# Homework Help: Calculating concentration in molLl^-1 of a solution

1. Sep 25, 2011

### leah3000

1. The problem statement, all variables and given/known data
Determine the concentration in molL^-1 of a solution of sodium carbonate whoch contains 53g of sodium carbonate in 500ml of solution.
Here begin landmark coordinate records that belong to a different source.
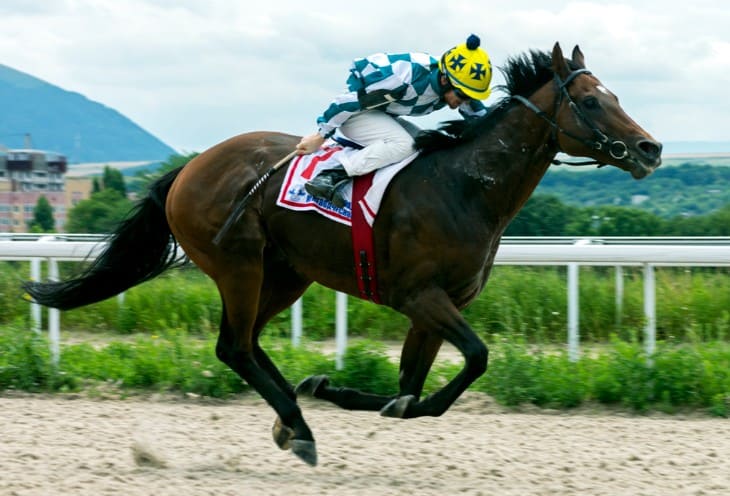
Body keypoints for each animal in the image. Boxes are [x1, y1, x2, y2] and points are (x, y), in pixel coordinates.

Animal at [22, 42, 660, 464]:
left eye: (614, 95)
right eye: (591, 102)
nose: (650, 149)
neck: (466, 187)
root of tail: (187, 169)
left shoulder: (437, 307)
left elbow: (414, 390)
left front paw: (336, 390)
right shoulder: (419, 296)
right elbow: (475, 359)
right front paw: (332, 395)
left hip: (286, 274)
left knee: (248, 344)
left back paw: (290, 415)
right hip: (238, 264)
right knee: (235, 346)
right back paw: (298, 426)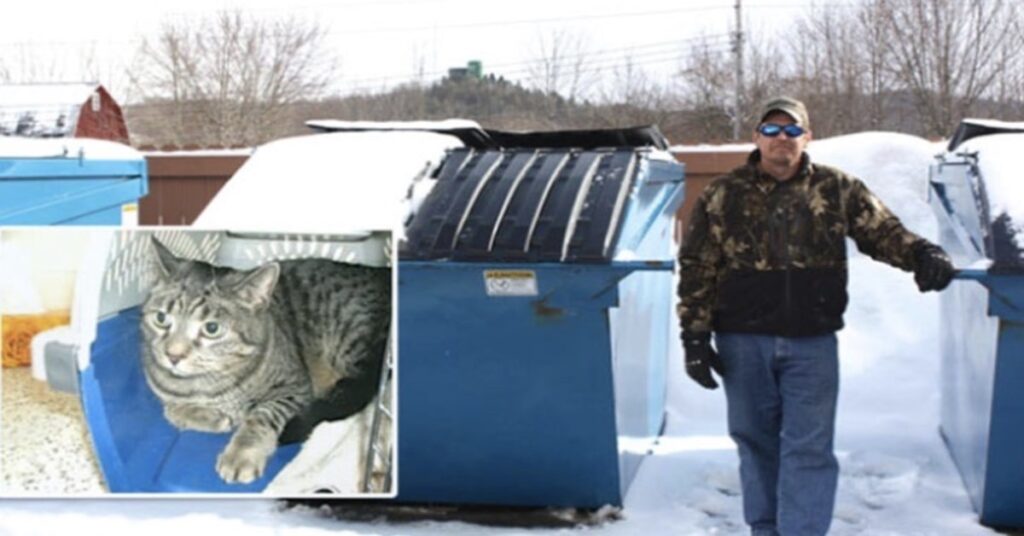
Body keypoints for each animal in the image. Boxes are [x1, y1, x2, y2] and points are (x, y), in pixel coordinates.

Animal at [140, 236, 387, 483]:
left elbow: (262, 415)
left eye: (211, 328)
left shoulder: (295, 388)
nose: (173, 355)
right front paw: (207, 415)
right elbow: (170, 407)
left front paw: (241, 453)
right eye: (161, 318)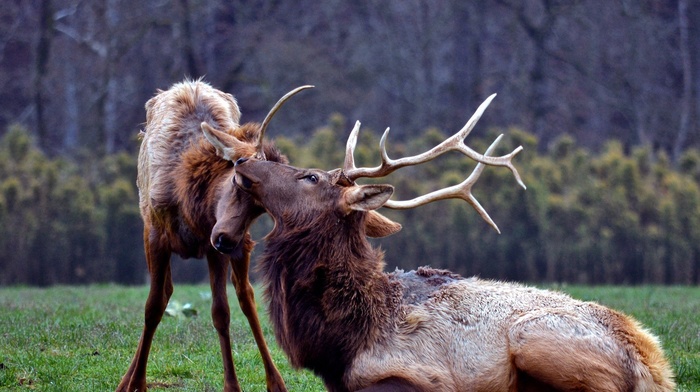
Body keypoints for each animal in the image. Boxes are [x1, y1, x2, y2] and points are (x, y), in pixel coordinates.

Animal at [117, 79, 312, 392]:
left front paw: (232, 385)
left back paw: (276, 381)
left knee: (246, 295)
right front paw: (137, 383)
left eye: (262, 207)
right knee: (166, 291)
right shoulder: (156, 235)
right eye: (240, 178)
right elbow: (152, 307)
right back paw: (125, 380)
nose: (224, 238)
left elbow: (221, 312)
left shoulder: (217, 250)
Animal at [227, 95, 676, 392]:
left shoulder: (418, 376)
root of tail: (653, 365)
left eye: (311, 177)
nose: (244, 161)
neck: (342, 340)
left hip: (533, 337)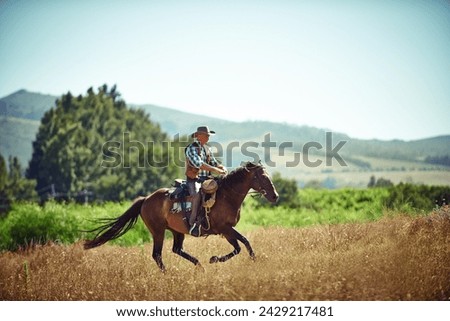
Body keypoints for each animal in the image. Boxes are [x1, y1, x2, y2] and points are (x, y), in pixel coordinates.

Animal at [84, 161, 278, 272]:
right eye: (262, 177)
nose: (275, 196)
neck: (226, 196)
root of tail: (146, 199)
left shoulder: (228, 229)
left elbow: (243, 243)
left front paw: (253, 261)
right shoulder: (225, 228)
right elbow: (240, 245)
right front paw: (215, 259)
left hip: (177, 231)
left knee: (177, 249)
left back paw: (199, 266)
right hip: (158, 231)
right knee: (157, 255)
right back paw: (169, 274)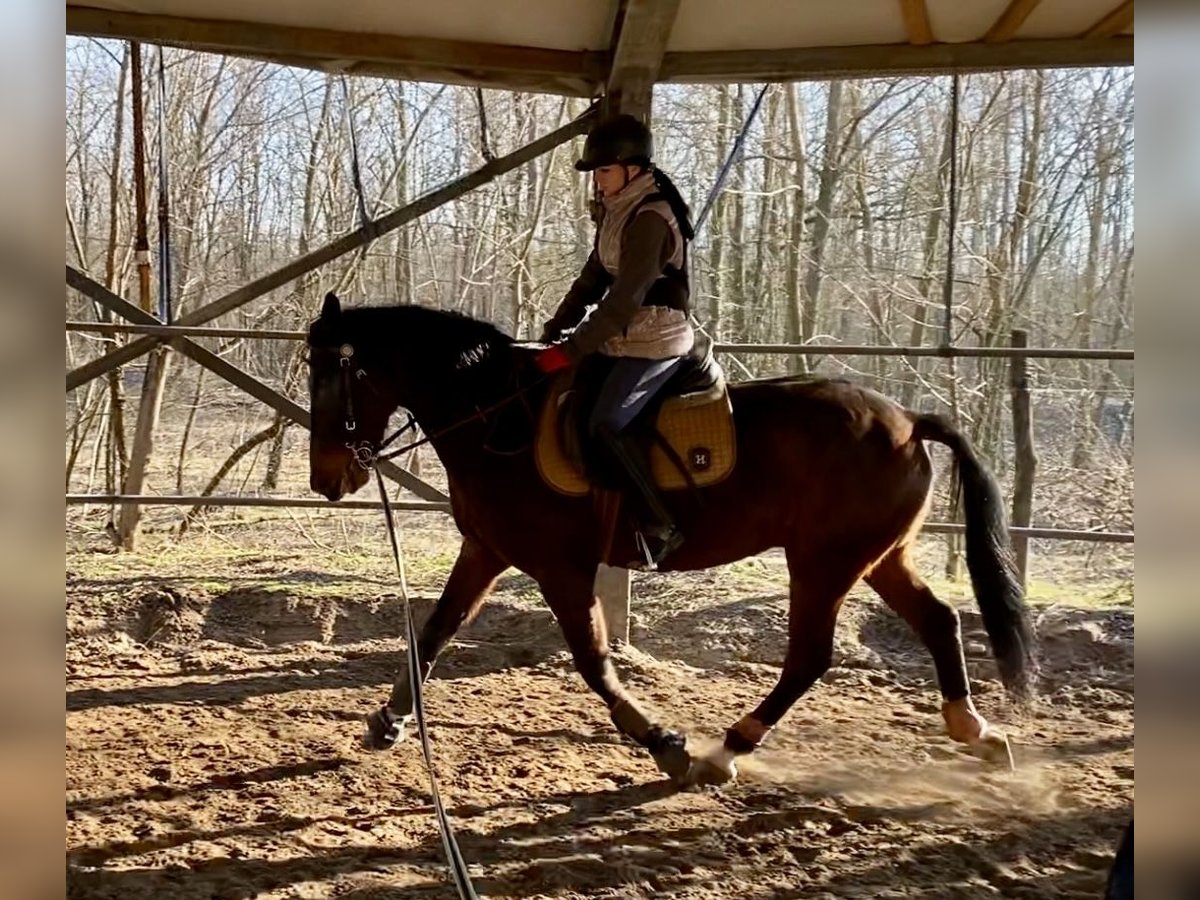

Calculate the concentration of sodium and carbonate ions in this solution.

2. Relevant equations
no of mols= Mass/Mr

mols= [ ] x vol
----------
1000

3. The attempt at a solution

Mr= 106
no of mols= 53/106 = 0.5mols

molsx 1000/ vol = [ ]

0.5x1000/500= 1molL^-1

Na2CO3

2mols Na^+: 1mol CO3^2-

I'm usure of how to calculate the rest.

would the conc of Na ion be 2x 1molL^-1 = 2molL^-1

then making the conc of CO3^2- just 1molL^-1?

Last edited: Sep 25, 2011
2. Sep 25, 2011

### Staff: Mentor

Looks OK.

3. Sep 26, 2011

### leah3000

thanks you...

There's another question based on the answer to the first but i'm not sure i understand what it says

How would prepare a 250ml of a .25M solution of sodium carbonate using the sodium carbonate in the quest above. show claclulations.

This is what I did.

Mass= Molsx Mr

Mols= 0.25x1000/250

=1mol

Mass= 1x106
=106g

0.25M= 106g Na2CO3^2- in 1000ml
In 250ml =106/1000 x250 =26.5g

Therefore to make up the 250ml of .25M Na2CO3^2- add 26.5g Na2CO3^2- to 250 ml

4. Sep 27, 2011

### Staff: Mentor

Not sure what you are doing here, 250 mL of 0.25 M solution doesn't contain 1 mole of substance.

By definition molar concentration is

$$C = \frac n V$$

solve for n to find the formula that lets you calculate number of moles of substance in given amount of solution of a given concentration.